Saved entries
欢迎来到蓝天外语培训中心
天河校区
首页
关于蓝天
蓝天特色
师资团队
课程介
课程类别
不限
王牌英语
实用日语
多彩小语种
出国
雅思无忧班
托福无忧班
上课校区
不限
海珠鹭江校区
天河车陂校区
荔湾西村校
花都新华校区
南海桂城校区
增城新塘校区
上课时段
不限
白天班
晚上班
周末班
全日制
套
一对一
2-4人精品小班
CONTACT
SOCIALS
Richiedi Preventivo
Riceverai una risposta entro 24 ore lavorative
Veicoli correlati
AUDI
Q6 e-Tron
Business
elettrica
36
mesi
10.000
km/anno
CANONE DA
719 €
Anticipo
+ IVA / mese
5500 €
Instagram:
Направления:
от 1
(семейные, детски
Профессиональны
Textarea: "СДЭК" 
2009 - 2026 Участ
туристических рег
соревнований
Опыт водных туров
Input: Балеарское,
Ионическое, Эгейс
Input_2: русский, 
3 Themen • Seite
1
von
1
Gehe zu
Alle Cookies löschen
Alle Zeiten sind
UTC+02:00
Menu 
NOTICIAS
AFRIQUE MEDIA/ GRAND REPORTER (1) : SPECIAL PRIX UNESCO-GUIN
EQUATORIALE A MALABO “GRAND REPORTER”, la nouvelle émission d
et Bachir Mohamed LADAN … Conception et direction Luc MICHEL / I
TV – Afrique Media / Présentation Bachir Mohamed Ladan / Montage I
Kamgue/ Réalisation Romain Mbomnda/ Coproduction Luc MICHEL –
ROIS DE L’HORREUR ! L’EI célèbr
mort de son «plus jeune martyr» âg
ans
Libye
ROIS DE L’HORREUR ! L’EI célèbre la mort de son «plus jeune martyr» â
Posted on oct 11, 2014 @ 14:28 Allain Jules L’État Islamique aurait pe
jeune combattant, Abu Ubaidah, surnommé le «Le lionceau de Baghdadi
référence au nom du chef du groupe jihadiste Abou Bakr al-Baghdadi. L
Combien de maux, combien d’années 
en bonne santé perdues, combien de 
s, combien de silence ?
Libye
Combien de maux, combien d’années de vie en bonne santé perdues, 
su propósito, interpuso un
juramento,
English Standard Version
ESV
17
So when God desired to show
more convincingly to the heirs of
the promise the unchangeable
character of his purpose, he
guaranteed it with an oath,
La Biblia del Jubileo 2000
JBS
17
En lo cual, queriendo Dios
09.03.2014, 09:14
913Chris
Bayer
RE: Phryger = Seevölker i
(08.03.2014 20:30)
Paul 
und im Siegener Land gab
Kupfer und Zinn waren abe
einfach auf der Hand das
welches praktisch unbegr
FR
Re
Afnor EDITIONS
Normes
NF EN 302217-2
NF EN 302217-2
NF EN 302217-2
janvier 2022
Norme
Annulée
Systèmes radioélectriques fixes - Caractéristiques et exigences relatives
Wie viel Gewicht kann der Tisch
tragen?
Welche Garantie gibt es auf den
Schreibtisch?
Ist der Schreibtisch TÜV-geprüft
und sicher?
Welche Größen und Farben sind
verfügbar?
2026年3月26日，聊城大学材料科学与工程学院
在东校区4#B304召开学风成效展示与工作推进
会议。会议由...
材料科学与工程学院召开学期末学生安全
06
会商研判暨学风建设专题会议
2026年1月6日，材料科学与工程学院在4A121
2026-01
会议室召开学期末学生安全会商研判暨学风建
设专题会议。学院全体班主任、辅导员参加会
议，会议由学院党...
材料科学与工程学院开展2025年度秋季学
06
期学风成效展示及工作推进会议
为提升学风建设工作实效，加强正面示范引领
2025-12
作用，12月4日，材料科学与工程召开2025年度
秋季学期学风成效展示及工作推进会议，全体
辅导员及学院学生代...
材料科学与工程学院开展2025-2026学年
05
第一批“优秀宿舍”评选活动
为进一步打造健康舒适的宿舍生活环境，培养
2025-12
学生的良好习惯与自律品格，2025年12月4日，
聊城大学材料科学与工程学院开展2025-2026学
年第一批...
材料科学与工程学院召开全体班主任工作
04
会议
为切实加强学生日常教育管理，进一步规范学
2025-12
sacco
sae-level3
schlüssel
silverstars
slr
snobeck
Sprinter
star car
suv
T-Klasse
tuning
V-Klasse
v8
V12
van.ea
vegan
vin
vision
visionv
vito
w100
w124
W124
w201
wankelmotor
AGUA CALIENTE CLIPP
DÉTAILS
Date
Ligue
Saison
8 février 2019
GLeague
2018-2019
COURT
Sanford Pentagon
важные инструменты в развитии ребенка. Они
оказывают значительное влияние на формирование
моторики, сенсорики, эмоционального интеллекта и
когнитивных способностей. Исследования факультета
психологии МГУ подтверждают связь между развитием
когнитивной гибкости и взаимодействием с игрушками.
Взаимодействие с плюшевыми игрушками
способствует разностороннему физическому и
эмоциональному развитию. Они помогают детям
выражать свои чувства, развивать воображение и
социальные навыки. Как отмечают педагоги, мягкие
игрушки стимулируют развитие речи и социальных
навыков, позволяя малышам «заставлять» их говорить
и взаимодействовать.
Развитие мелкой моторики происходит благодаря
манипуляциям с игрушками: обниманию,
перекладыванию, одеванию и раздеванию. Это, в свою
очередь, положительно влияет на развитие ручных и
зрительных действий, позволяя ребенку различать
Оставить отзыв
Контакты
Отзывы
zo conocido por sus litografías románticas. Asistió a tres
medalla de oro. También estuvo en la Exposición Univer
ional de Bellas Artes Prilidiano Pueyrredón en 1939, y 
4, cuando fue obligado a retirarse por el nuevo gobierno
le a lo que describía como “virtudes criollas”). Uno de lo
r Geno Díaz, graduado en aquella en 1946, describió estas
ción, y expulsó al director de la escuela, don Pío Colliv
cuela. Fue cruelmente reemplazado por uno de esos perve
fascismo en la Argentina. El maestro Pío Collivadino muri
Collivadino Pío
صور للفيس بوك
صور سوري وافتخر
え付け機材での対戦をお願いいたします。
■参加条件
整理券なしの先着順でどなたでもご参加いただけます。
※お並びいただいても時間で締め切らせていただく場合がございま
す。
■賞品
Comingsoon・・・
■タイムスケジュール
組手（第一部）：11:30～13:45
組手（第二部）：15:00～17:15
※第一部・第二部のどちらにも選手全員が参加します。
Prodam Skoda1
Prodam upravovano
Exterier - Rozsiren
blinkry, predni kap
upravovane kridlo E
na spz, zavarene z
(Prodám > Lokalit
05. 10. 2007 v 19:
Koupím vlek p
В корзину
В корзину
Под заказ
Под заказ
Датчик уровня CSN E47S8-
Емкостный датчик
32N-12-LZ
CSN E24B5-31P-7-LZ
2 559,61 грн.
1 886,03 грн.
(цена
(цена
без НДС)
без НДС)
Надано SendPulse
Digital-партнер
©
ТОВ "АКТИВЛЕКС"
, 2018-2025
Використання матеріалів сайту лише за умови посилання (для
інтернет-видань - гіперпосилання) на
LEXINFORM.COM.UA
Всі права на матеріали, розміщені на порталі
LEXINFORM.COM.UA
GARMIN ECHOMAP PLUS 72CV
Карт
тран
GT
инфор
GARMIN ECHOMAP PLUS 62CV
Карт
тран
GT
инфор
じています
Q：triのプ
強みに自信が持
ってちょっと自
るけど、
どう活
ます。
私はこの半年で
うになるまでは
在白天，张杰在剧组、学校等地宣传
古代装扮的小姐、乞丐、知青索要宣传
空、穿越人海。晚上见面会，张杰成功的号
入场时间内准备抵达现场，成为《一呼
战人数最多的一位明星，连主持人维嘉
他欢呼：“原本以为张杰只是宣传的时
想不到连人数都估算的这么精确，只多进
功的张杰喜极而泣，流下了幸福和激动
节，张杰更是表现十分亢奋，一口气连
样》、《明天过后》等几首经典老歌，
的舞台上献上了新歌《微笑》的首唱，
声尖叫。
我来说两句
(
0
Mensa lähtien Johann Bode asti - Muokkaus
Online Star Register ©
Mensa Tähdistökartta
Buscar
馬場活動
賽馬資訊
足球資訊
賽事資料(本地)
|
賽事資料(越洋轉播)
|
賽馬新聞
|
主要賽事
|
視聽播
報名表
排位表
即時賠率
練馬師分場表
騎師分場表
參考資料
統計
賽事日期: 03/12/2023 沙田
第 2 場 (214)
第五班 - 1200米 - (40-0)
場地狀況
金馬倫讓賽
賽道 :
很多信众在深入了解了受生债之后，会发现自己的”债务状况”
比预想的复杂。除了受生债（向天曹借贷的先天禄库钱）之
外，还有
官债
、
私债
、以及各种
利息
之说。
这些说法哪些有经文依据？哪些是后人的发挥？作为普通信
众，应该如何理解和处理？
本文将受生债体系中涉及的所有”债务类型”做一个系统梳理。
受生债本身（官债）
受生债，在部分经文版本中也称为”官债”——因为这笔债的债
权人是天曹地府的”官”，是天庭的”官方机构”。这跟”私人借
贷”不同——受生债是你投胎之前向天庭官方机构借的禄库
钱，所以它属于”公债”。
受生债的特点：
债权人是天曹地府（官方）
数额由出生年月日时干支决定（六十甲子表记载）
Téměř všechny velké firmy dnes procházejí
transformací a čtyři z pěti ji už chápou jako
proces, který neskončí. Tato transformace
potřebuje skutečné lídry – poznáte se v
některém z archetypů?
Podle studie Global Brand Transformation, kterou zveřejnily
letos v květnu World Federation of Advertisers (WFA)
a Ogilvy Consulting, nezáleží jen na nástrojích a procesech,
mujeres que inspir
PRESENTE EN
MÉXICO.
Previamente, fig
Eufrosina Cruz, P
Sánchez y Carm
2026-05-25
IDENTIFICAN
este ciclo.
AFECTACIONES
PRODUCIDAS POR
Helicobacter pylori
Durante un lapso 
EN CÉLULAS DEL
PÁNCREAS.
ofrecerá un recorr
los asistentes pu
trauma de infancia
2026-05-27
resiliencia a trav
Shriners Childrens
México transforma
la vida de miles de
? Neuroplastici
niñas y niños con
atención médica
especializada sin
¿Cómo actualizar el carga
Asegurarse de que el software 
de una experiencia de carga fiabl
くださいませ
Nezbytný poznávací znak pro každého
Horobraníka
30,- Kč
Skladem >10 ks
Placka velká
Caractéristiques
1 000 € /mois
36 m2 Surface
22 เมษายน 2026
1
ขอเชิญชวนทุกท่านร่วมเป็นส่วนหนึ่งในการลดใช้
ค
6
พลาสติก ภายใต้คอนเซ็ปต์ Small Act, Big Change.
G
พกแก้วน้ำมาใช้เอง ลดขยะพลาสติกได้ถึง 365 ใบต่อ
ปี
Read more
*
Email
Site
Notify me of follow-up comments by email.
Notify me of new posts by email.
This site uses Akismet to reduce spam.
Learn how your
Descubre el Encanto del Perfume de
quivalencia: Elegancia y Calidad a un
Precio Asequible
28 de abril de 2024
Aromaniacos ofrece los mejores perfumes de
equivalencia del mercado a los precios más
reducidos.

Work required: Rewrite the entries from the first line up to and including the line containing "Профессиональны", changing "elettrica" to "ibrida" and leaving everything else unchanged.

Result of the task:
欢迎来到蓝天外语培训中心
天河校区
首页
关于蓝天
蓝天特色
师资团队
课程介
课程类别
不限
王牌英语
实用日语
多彩小语种
出国
雅思无忧班
托福无忧班
上课校区
不限
海珠鹭江校区
天河车陂校区
荔湾西村校
花都新华校区
南海桂城校区
增城新塘校区
上课时段
不限
白天班
晚上班
周末班
全日制
套
一对一
2-4人精品小班
CONTACT
SOCIALS
Richiedi Preventivo
Riceverai una risposta entro 24 ore lavorative
Veicoli correlati
AUDI
Q6 e-Tron
Business
ibrida
36
mesi
10.000
km/anno
CANONE DA
719 €
Anticipo
+ IVA / mese
5500 €
Instagram:
Направления:
от 1
(семейные, детски
Профессиональны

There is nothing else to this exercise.